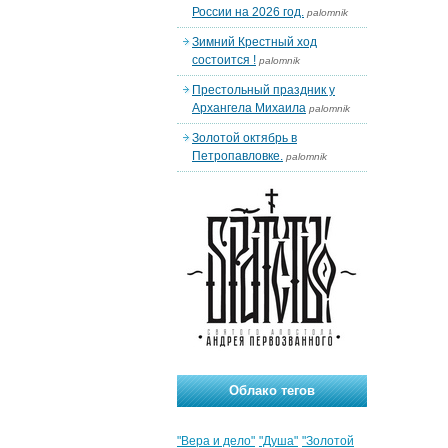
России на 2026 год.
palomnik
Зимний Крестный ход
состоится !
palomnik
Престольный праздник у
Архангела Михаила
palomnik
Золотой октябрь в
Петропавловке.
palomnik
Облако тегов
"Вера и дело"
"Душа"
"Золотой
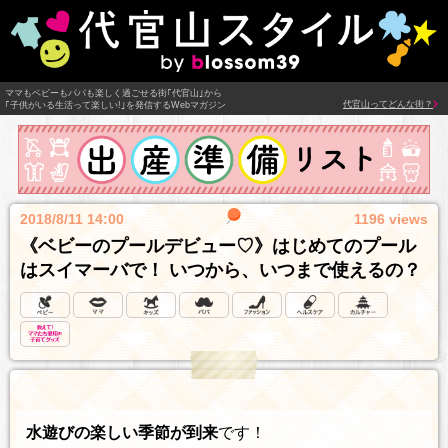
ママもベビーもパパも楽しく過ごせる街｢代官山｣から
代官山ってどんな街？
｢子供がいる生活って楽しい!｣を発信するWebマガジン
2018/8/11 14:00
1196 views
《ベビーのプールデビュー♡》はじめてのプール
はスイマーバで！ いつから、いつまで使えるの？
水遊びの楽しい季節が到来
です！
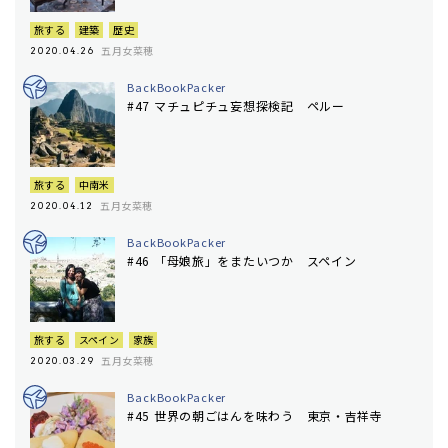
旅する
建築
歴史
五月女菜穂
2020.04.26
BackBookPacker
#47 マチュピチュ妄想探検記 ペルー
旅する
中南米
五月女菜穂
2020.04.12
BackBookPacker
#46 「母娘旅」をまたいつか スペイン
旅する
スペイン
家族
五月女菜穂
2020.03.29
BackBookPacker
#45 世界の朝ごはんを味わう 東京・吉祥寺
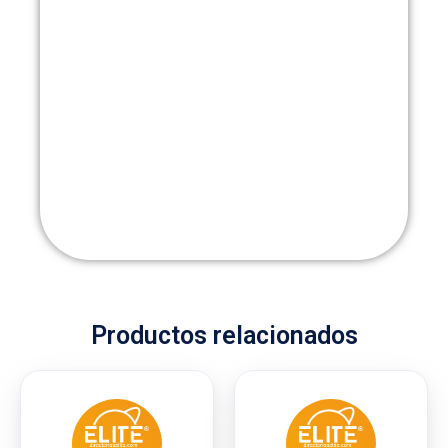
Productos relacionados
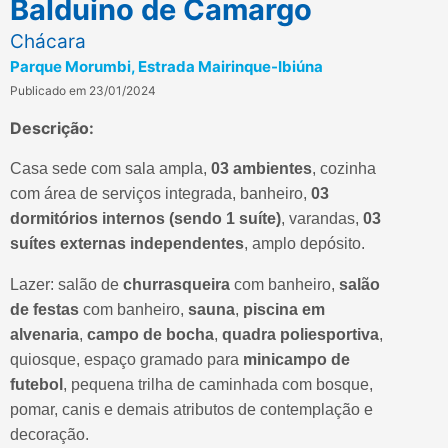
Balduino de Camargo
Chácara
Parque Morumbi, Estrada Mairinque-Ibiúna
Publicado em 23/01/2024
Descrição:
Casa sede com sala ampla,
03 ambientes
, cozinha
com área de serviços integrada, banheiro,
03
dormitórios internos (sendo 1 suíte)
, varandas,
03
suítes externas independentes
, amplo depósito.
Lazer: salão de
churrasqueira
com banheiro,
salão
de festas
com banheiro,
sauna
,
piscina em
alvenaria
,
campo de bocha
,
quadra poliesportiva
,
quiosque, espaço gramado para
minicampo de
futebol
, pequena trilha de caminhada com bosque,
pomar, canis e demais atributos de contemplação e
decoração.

--

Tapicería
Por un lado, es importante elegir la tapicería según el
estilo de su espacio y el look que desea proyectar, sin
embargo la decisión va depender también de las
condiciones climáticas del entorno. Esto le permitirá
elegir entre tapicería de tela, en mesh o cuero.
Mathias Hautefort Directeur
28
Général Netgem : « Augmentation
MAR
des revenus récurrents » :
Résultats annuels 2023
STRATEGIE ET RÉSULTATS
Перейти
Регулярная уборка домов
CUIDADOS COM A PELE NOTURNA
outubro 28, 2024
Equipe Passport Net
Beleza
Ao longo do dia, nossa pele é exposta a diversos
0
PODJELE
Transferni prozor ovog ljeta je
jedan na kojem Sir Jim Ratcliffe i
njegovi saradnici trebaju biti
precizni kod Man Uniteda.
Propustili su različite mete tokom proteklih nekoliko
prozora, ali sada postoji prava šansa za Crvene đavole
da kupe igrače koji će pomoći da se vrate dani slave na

■ Work required ■
Look at the records above. Copy every line where the string "elegir" occurs.

■ Response ■
Por un lado, es importante elegir la tapicería según el
elegir entre tapicería de tela, en mesh o cuero.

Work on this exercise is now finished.